In einem Haus, das eventuell abgerissen werden soll? Fest steht, dass die Wohnungsbaugesellschaft das Haus übernommen hat und für Reparaturen verantwortlich ist. Außerdem soll das städtische Unternehmen bis Ende 2016 einen Plan vorlegen, wie es mit der Einrichtung weitergeht. Zur Debatte stehen ein Umbau oder ein Neubau nach Abriss.

Das Problem mit den Thermostaten erläutert Stadtsprecher Andreas Köhler: „Egal, ob auf- oder abgedreht – die Anlage heizt immer.“ Deshalb haben Vertreter der Wohnungsbaugesellschaft mit Heizungsbauern einen Rundgang unternommen und die Thermostate begutachtet. Die Fachleute sollen herausfinden, welche Thermostate ausgetauscht, welche repariert und welche nur gereinigt werden müssen. Und vor allem: Sie sollen einen Kostenvoranschlag vorlegen. Erst dann, so Pressesprecher Köhler, werde entschieden, was getan werden soll.

„Die Stadt will das MGH auf jeden Fall weiter betreiben lassen“, stellte er klar. Und verweist auf die laufenden Untersuchungen der Wohnungsbaugesellschaft an deren Ende dann die Frage steht: Sanieren oder abreißen und neu bauen?

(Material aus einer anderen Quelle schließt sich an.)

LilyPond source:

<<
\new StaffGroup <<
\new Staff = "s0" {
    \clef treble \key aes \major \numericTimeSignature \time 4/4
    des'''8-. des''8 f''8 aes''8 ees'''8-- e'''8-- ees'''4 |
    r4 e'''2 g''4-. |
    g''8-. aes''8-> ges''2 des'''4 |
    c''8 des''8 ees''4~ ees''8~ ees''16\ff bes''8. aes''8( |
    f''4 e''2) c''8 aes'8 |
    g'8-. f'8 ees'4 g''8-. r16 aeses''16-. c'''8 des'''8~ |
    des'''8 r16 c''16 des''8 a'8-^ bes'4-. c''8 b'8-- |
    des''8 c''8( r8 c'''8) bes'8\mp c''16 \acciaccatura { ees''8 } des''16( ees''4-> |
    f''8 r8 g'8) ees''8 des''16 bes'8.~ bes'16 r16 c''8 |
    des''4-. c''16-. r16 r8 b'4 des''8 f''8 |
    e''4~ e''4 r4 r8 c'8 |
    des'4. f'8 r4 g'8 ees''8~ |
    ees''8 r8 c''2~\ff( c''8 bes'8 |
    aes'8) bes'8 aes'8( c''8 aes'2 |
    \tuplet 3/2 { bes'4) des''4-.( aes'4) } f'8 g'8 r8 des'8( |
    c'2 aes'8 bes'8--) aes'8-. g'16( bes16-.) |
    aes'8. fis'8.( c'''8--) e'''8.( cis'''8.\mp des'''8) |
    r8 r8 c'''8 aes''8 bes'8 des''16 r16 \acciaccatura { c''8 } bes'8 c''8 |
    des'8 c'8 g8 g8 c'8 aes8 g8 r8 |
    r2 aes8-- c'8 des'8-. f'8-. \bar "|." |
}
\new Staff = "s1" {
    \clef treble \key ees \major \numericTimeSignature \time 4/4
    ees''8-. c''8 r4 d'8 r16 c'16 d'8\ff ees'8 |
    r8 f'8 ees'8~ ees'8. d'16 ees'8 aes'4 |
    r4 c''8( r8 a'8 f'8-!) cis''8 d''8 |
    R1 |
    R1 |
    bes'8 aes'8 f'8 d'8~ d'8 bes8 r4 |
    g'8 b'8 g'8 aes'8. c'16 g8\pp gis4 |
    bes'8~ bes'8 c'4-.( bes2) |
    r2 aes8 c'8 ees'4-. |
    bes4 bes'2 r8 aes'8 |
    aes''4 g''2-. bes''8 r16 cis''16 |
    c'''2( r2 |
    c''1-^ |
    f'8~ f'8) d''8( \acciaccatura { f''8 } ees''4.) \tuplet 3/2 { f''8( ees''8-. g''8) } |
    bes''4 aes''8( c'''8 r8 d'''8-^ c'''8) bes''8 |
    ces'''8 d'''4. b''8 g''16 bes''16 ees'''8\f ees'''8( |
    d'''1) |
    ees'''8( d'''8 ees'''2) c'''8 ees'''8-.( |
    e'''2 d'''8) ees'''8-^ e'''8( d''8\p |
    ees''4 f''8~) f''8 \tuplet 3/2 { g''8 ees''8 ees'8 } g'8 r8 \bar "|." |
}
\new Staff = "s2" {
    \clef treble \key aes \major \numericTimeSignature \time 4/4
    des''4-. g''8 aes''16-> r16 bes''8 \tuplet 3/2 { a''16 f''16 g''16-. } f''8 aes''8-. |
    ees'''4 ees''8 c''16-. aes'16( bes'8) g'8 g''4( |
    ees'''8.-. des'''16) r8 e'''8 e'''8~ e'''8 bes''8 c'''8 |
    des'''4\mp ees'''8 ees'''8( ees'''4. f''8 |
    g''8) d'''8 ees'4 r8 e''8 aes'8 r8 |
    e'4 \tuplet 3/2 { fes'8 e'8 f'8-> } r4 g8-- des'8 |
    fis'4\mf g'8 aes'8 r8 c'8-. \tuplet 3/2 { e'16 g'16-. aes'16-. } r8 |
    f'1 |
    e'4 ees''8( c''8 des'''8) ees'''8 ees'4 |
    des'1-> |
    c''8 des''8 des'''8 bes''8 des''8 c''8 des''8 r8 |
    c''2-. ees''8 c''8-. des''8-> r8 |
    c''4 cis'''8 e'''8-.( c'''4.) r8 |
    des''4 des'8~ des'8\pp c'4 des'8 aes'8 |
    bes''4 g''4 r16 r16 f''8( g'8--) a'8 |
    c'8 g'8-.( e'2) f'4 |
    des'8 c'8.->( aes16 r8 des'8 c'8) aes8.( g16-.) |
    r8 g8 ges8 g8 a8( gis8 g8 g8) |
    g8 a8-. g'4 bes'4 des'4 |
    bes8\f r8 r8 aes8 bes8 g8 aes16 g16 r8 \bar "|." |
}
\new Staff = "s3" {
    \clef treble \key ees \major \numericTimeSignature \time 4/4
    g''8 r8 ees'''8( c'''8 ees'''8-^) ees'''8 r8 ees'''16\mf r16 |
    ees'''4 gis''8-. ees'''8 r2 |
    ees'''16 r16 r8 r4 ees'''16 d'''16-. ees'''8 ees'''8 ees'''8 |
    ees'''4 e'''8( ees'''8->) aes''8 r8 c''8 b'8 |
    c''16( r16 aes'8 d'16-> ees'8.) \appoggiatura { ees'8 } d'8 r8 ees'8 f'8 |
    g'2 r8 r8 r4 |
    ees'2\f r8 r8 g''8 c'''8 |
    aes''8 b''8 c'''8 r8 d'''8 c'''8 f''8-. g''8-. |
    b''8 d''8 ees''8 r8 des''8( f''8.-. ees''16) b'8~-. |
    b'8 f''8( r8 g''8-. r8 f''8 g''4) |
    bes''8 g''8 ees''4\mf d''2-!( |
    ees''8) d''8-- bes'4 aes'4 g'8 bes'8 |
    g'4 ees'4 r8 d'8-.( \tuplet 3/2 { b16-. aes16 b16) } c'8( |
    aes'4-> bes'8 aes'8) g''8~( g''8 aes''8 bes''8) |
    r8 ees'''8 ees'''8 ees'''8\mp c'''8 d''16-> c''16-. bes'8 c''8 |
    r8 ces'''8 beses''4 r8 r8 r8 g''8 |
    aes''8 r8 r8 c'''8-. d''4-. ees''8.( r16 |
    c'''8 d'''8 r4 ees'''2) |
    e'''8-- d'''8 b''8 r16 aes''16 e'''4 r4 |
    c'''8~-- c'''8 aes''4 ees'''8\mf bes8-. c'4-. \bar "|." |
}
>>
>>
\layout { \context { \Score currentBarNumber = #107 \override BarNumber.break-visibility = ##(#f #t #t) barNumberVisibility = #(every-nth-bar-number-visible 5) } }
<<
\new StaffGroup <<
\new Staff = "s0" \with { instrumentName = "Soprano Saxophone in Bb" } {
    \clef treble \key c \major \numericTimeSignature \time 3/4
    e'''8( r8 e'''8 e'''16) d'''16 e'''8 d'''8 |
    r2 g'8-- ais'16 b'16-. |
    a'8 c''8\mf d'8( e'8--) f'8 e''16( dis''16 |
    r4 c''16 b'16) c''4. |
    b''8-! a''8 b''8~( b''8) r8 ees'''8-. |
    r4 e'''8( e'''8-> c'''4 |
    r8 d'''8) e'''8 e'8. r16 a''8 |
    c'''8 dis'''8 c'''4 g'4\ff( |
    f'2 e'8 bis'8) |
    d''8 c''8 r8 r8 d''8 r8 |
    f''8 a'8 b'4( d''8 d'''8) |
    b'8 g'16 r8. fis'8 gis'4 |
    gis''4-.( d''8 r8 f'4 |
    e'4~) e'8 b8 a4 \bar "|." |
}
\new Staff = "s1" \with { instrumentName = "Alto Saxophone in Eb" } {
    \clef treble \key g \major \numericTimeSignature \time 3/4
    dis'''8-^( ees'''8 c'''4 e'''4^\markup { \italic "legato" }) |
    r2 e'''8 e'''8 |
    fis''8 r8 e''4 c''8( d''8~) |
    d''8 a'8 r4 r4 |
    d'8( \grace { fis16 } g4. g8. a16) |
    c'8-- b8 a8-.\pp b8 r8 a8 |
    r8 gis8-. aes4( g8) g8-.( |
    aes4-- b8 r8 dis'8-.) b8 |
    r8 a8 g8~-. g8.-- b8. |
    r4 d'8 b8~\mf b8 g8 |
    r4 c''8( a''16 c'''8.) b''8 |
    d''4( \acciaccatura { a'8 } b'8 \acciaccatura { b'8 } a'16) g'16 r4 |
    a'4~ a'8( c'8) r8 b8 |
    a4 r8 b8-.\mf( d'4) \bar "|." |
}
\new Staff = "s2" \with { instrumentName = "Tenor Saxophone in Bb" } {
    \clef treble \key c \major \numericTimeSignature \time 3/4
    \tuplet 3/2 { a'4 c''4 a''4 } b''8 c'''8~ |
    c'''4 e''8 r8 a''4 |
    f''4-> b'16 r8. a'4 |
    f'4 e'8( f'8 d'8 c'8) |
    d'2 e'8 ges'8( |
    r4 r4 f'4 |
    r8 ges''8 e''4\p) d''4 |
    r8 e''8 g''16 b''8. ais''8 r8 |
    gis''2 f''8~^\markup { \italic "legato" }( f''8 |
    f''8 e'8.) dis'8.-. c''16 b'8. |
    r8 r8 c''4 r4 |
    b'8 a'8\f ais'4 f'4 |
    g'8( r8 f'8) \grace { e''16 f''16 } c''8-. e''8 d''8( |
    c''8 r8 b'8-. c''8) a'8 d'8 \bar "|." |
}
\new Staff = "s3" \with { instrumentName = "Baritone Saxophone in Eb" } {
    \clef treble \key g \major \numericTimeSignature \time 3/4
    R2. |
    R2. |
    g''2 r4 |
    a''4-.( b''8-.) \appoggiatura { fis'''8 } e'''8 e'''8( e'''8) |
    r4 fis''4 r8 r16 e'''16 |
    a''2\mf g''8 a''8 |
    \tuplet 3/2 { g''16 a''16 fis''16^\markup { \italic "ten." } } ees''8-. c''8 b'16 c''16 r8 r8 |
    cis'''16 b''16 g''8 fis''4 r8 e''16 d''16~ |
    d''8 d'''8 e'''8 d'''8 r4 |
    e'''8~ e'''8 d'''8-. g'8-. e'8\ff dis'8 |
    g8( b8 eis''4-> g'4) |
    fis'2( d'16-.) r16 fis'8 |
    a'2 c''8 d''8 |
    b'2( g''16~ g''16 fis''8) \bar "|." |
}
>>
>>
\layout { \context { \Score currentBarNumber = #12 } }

MGH-Besucher und -nutzer wundern sich trotzdem: Ob man die Thermostate nun auf- oder zudrehen kann – durch die maroden Fenster, Baujahr 1983, zieht es trotzdem wie Hechtsuppe. Da geht die Tendenz nicht nur im Winter ganz klar in Richtung Heizung aufdrehen. Wozu dann neue Thermostate?, fragen sie und haben eine eindeutige Antwort schon parat: „Das ist rausgeschmissenes Geld.“

Sie drängen auf schnellstmögliche Sanierung bzw. Neubau, da das Gebäude zunehmend maroder und damit zwangsläufig immer kostenintensiver wird. Die Heizung herunterregeln würde nur in jenen Räumen etwas bringen, die aufgegeben worden sind – wie die Fahrradwerkstatt und die Hebammenpraxis. Nun sucht auch noch die Miniaturwelt neue Räume. Das MGH-Gesamtkonzept bröckelt.